ガチョウの報せでローマ軍は速やかに反撃する機会を得て見事ガリア人を追い払いました。ガチョウは非常に警戒心が高く当時は番犬より敵の襲撃に備え重用されていました。この戦勝が元となり女神「ユーノー」には「忠告」という意味の「モネータ」という名が添えられました。
「怪物」は英語で「モンスター(monster)」ですが、ラテン語の「忠告、警告する:monere(モネーレ)」が英語の「怪物:monster(モンスター)」につながったという説があります。ラテン語で怪物のことを「monstrum(モンストゥルム)」といい、「monster(モンスター)」の語源とされています。欧州では古くから得体の知れない怪物の出現は大災害や凶作による大飢饉の前兆であると信じられていました。そこで警告の対象となった「怪物」を「モンスター」というようになったのでは、ということです。欧州と同様に日本でも災厄は怪物(物の怪:もののけ)が関係していたと考えられていたようです。
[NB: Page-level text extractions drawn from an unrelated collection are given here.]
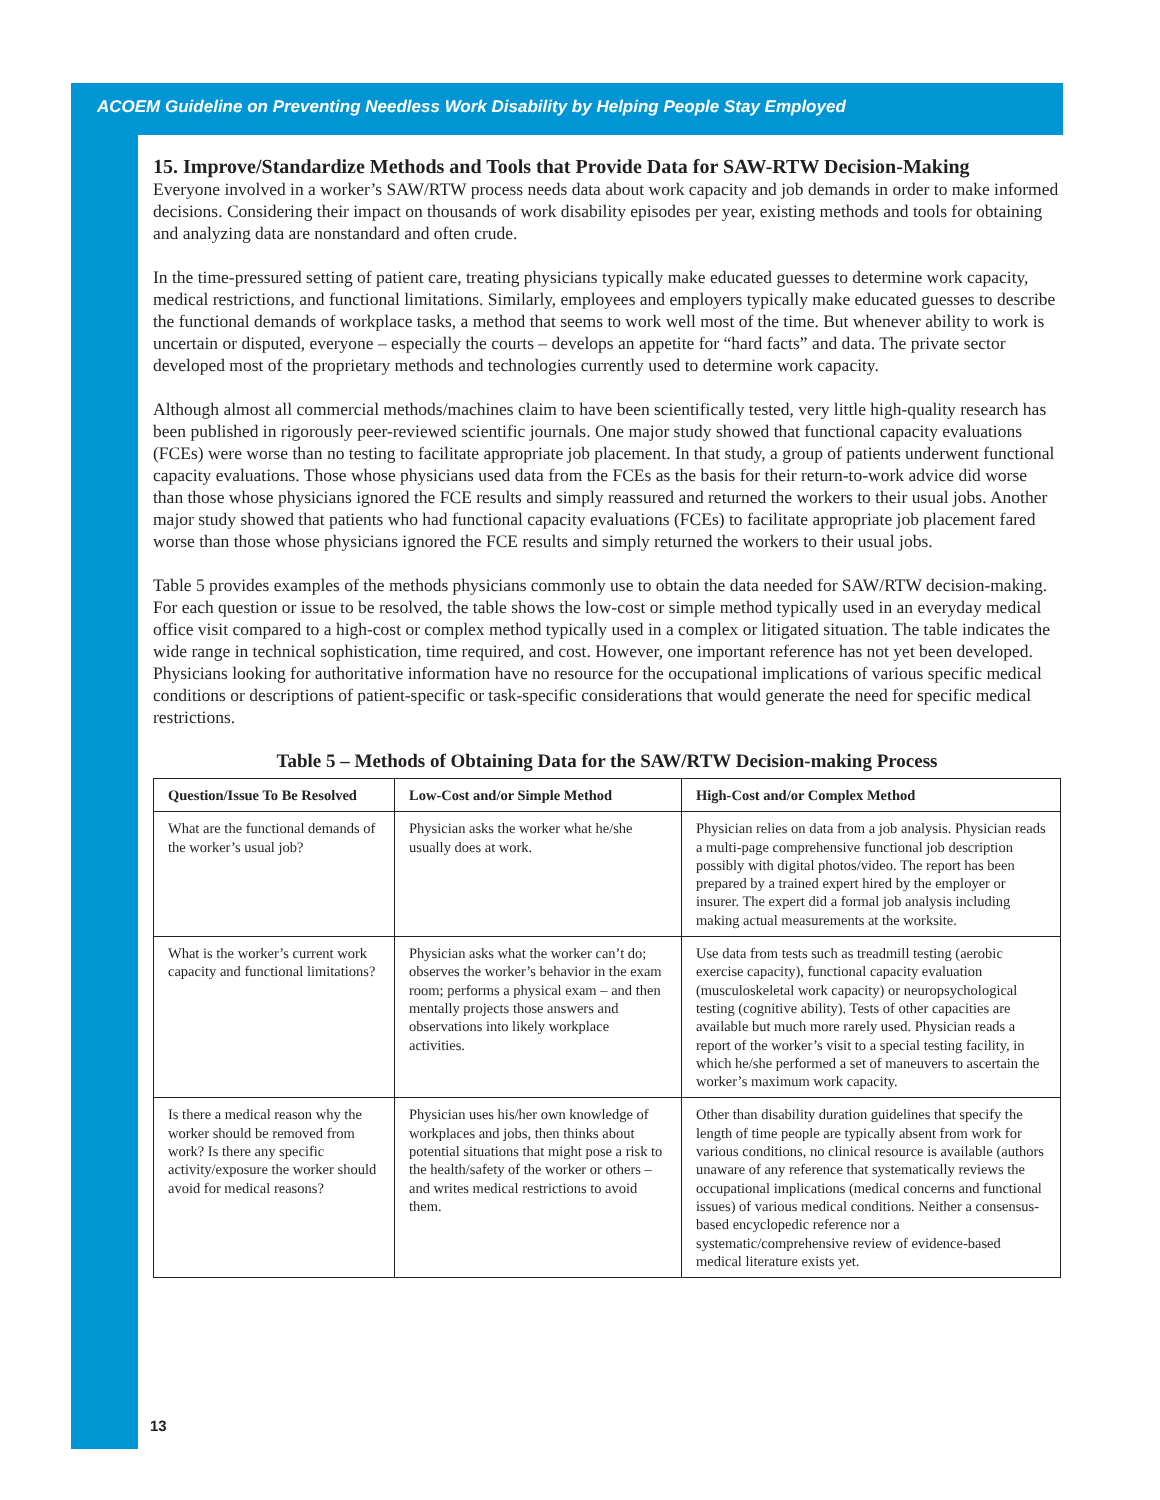ACOEM Guideline on Preventing Needless Work Disability by Helping People Stay Employed
15. Improve/Standardize Methods and Tools that Provide Data for SAW-RTW Decision-Making
Everyone involved in a worker’s SAW/RTW process needs data about work capacity and job demands in order to make informed decisions. Considering their impact on thousands of work disability episodes per year, existing methods and tools for obtaining and analyzing data are nonstandard and often crude.
In the time-pressured setting of patient care, treating physicians typically make educated guesses to determine work capacity, medical restrictions, and functional limitations. Similarly, employees and employers typically make educated guesses to describe the functional demands of workplace tasks, a method that seems to work well most of the time. But whenever ability to work is uncertain or disputed, everyone – especially the courts – develops an appetite for “hard facts” and data. The private sector developed most of the proprietary methods and technologies currently used to determine work capacity.
Although almost all commercial methods/machines claim to have been scientifically tested, very little high-quality research has been published in rigorously peer-reviewed scientific journals. One major study showed that functional capacity evaluations (FCEs) were worse than no testing to facilitate appropriate job placement. In that study, a group of patients underwent functional capacity evaluations. Those whose physicians used data from the FCEs as the basis for their return-to-work advice did worse than those whose physicians ignored the FCE results and simply reassured and returned the workers to their usual jobs. Another major study showed that patients who had functional capacity evaluations (FCEs) to facilitate appropriate job placement fared worse than those whose physicians ignored the FCE results and simply returned the workers to their usual jobs.
Table 5 provides examples of the methods physicians commonly use to obtain the data needed for SAW/RTW decision-making. For each question or issue to be resolved, the table shows the low-cost or simple method typically used in an everyday medical office visit compared to a high-cost or complex method typically used in a complex or litigated situation. The table indicates the wide range in technical sophistication, time required, and cost. However, one important reference has not yet been developed. Physicians looking for authoritative information have no resource for the occupational implications of various specific medical conditions or descriptions of patient-specific or task-specific considerations that would generate the need for specific medical restrictions.
Table 5 – Methods of Obtaining Data for the SAW/RTW Decision-making Process
| Question/Issue To Be Resolved | Low-Cost and/or Simple Method | High-Cost and/or Complex Method |
| --- | --- | --- |
| What are the functional demands of the worker’s usual job? | Physician asks the worker what he/she usually does at work. | Physician relies on data from a job analysis. Physician reads a multi-page comprehensive functional job description possibly with digital photos/video. The report has been prepared by a trained expert hired by the employer or insurer. The expert did a formal job analysis including making actual measurements at the worksite. |
| What is the worker’s current work capacity and functional limitations? | Physician asks what the worker can’t do; observes the worker’s behavior in the exam room; performs a physical exam – and then mentally projects those answers and observations into likely workplace activities. | Use data from tests such as treadmill testing (aerobic exercise capacity), functional capacity evaluation (musculoskeletal work capacity) or neuropsychological testing (cognitive ability). Tests of other capacities are available but much more rarely used. Physician reads a report of the worker’s visit to a special testing facility, in which he/she performed a set of maneuvers to ascertain the worker’s maximum work capacity. |
| Is there a medical reason why the worker should be removed from work? Is there any specific activity/exposure the worker should avoid for medical reasons? | Physician uses his/her own knowledge of workplaces and jobs, then thinks about potential situations that might pose a risk to the health/safety of the worker or others – and writes medical restrictions to avoid them. | Other than disability duration guidelines that specify the length of time people are typically absent from work for various conditions, no clinical resource is available (authors unaware of any reference that systematically reviews the occupational implications (medical concerns and functional issues) of various medical conditions. Neither a consensus-based encyclopedic reference nor a systematic/comprehensive review of evidence-based medical literature exists yet. |
13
(詳細は「ザ 語源 第21回 ケチはなぜ不景気を呼び込むのか?」をご覧ください)
さて女神「ユーノー・モネータ」に話を戻します。古代ローマでは紀元前300年頃より貨幣が鋳造されるようになりました。当時貨幣は「ユーノー神殿」で鋳造されていました。先ほどお話したガリア人との闘いの勝利という縁起をかついで貨幣鋳造所を「ユーノー神殿」に設置したのかは定かではありません。しかし、女性の守護神であり、かつ国家の非常時に重大な報せをもたらした「ユーノー」のご利益を得たいという考えがあったのではないかと想像します。
「ユーノー・モネータ」の神殿で鋳造される貨幣は長い時を経て「マネー:money」と呼ばれるようになりました。「ユーノー」の添え名である「モネータ」が「マネー」の語源となったのです。因みに6月は一般的にボーナスの支給月ですが、「ボーナス」もローマ神話に登場する豊穣と成功の女神「ボヌス・エヴェントス」が語源です。
(詳細は「ザ 語源 第22回 ボーナスとサラリー」をご覧ください)
ところで筆者が現在住んでいるところのすぐ近くに桜の通り抜けで有名な「造幣局」があります。ここは財務省の管轄であり日本で発行される硬貨を製造しています。支局が大阪市とさいたま市、広島市にありますが、本局は1871年(明治3年)より一貫して大阪にあります。
散歩で「大阪造幣局」の正面出入り口を通りかかった際、正門に「Japan Mint(ジャパンミント)」という表示が掲げられていました。なぜ「ペパーミント」の「ミント」と同じ綴りなのかと不思議に感じ、「造幣局」の語源を調べてみたところ、「ユーノー・モネータ(Juno Moneta)」の神殿に設置された貨幣鋳造所がそのまま英語でいう「造幣局:mint」の由来になったことがわかりました。
もしかするとお金の管理は男性より女性のほうが有能であることを古代ローマ人は知っていたのかもしれません。
※本記事で解説する内容について、実際の言葉の成り立ちや、一般的とされる説と異なる場合がございます。